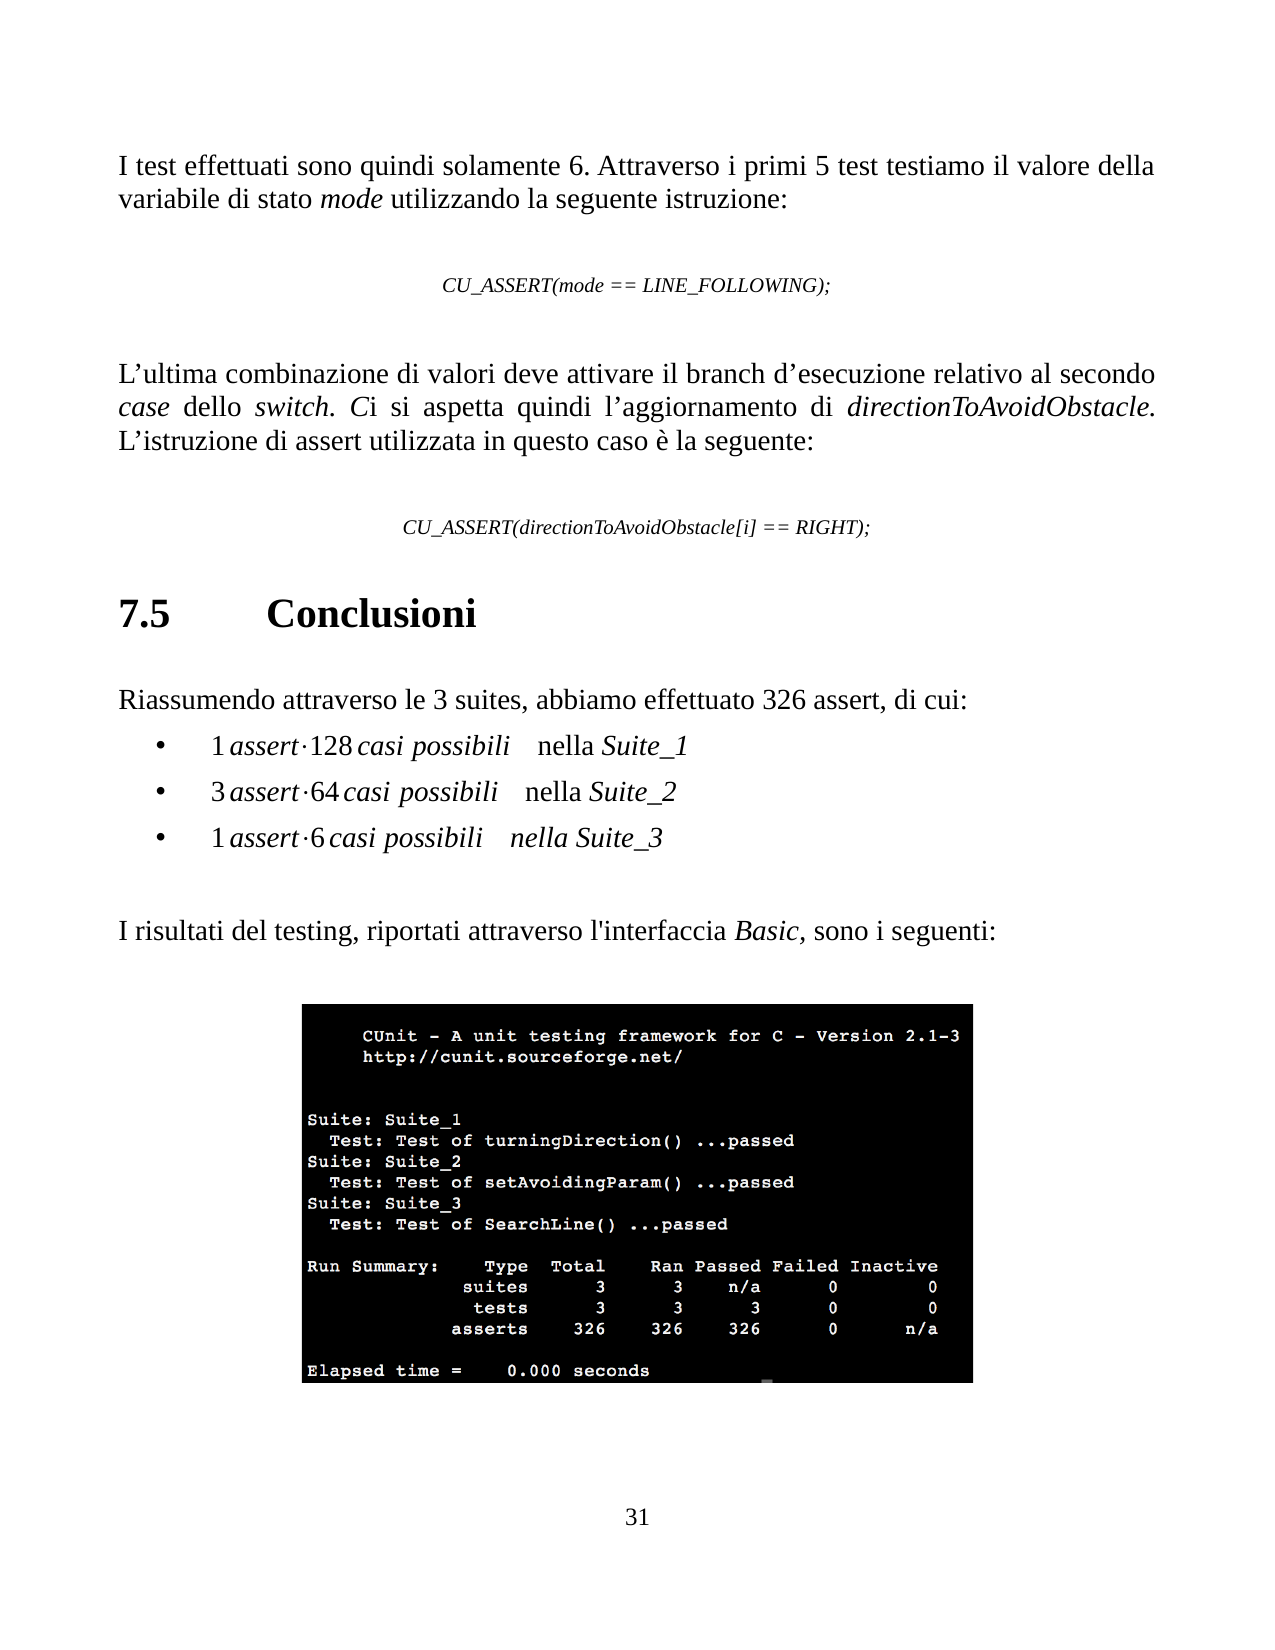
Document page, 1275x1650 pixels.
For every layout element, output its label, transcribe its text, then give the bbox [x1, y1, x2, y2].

list nella Suite_2 [156, 774, 1157, 808]
list nella Suite_3 [156, 820, 1157, 854]
list nella Suite_1 [156, 728, 1157, 762]
picture [301, 1004, 974, 1383]
text I risultati del testing, riportati attraverso l'interfaccia Basic, sono i seguenti: [118, 913, 1157, 946]
text Riassumendo attraverso le 3 suites, abbiamo effettuato 326 assert, di cui: [118, 682, 1157, 716]
text L’ultima combinazione di valori deve attivare il branch d’esecuzione relativo al secondo case dello switch. Ci si aspetta quindi l’aggiornamento di directionToAvoidObstacle. L’istruzione di assert utilizzata in questo caso è la seguente: [118, 356, 1157, 456]
text CU_ASSERT(directionToAvoidObstacle[i] == RIGHT); [118, 515, 1157, 539]
text CU_ASSERT(mode == LINE_FOLLOWING); [118, 273, 1157, 297]
text I test effettuati sono quindi solamente 6. Attraverso i primi 5 test testiamo il valore della variabile di stato mode utilizzando la seguente istruzione: [118, 148, 1157, 215]
subtitle 7.5 Conclusioni [118, 588, 1157, 636]
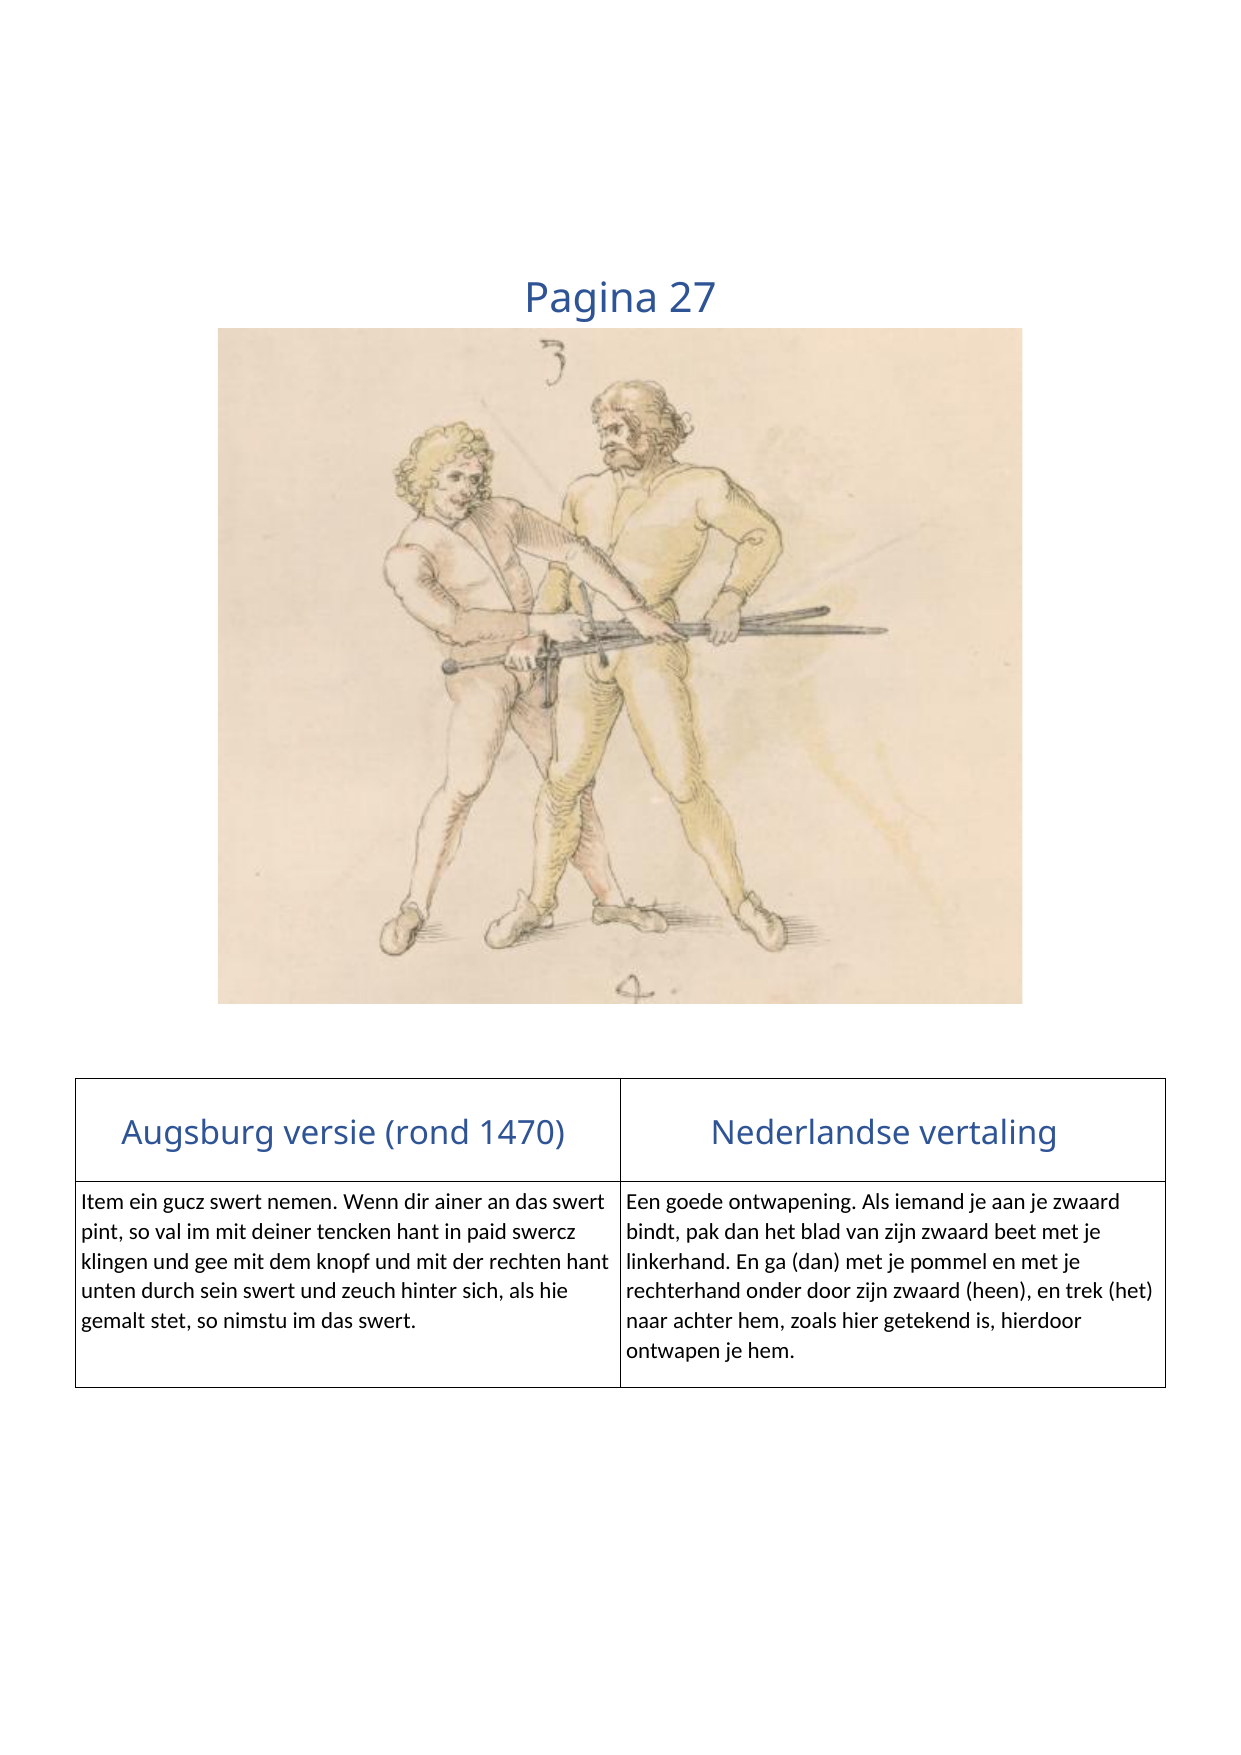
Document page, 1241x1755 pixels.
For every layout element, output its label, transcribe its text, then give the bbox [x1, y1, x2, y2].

table_cell Een goede ontwapening. Als iemand je aan je zwaard bindt, pak dan het blad van zijn zwaard beet met je linkerhand. En ga (dan) met je pommel en met je rechterhand onder door zijn zwaard (heen), en trek (het) naar achter hem, zoals hier getekend is, hierdoor ontwapen je hem. [621, 1182, 1165, 1387]
subtitle Pagina 27 [75, 268, 1165, 324]
table_header Nederlandse vertaling [621, 1079, 1165, 1181]
table_cell Item ein gucz swert nemen. Wenn dir ainer an das swert pint, so val im mit deiner tencken hant in paid swercz klingen und gee mit dem knopf und mit der rechten hant unten durch sein swert und zeuch hinter sich, als hie gemalt stet, so nimstu im das swert. [76, 1182, 620, 1387]
picture [217, 328, 1023, 1004]
table_header Augsburg versie (rond 1470) [76, 1079, 620, 1181]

^^^^^^^^

[The request]
Could you transcribe every line of the rows above exactly, leaving out the pictures?

[Solution to this task]
Document page, 1275x1650 pixels.
For every layout element, output its label, transcribe its text, then give the bbox [x1, y1, x2, y2].

list nella Suite_2 [156, 774, 1157, 808]
list nella Suite_3 [156, 820, 1157, 854]
list nella Suite_1 [156, 728, 1157, 762]
picture [301, 1004, 974, 1383]
text I risultati del testing, riportati attraverso l'interfaccia Basic, sono i seguenti: [118, 913, 1157, 946]
text Riassumendo attraverso le 3 suites, abbiamo effettuato 326 assert, di cui: [118, 682, 1157, 716]
text L’ultima combinazione di valori deve attivare il branch d’esecuzione relativo al secondo case dello switch. Ci si aspetta quindi l’aggiornamento di directionToAvoidObstacle. L’istruzione di assert utilizzata in questo caso è la seguente: [118, 356, 1157, 456]
text CU_ASSERT(directionToAvoidObstacle[i] == RIGHT); [118, 515, 1157, 539]
text CU_ASSERT(mode == LINE_FOLLOWING); [118, 273, 1157, 297]
text I test effettuati sono quindi solamente 6. Attraverso i primi 5 test testiamo il valore della variabile di stato mode utilizzando la seguente istruzione: [118, 148, 1157, 215]
subtitle 7.5 Conclusioni [118, 588, 1157, 636]
Document page, 1241x1755 pixels.
For every layout element, output its label, transcribe its text, then give the bbox [x1, y1, x2, y2].

table_cell Een goede ontwapening. Als iemand je aan je zwaard bindt, pak dan het blad van zijn zwaard beet met je linkerhand. En ga (dan) met je pommel en met je rechterhand onder door zijn zwaard (heen), en trek (het) naar achter hem, zoals hier getekend is, hierdoor ontwapen je hem. [621, 1182, 1165, 1387]
subtitle Pagina 27 [75, 268, 1165, 324]
table_header Nederlandse vertaling [621, 1079, 1165, 1181]
table_cell Item ein gucz swert nemen. Wenn dir ainer an das swert pint, so val im mit deiner tencken hant in paid swercz klingen und gee mit dem knopf und mit der rechten hant unten durch sein swert und zeuch hinter sich, als hie gemalt stet, so nimstu im das swert. [76, 1182, 620, 1387]
picture [217, 328, 1023, 1004]
table_header Augsburg versie (rond 1470) [76, 1079, 620, 1181]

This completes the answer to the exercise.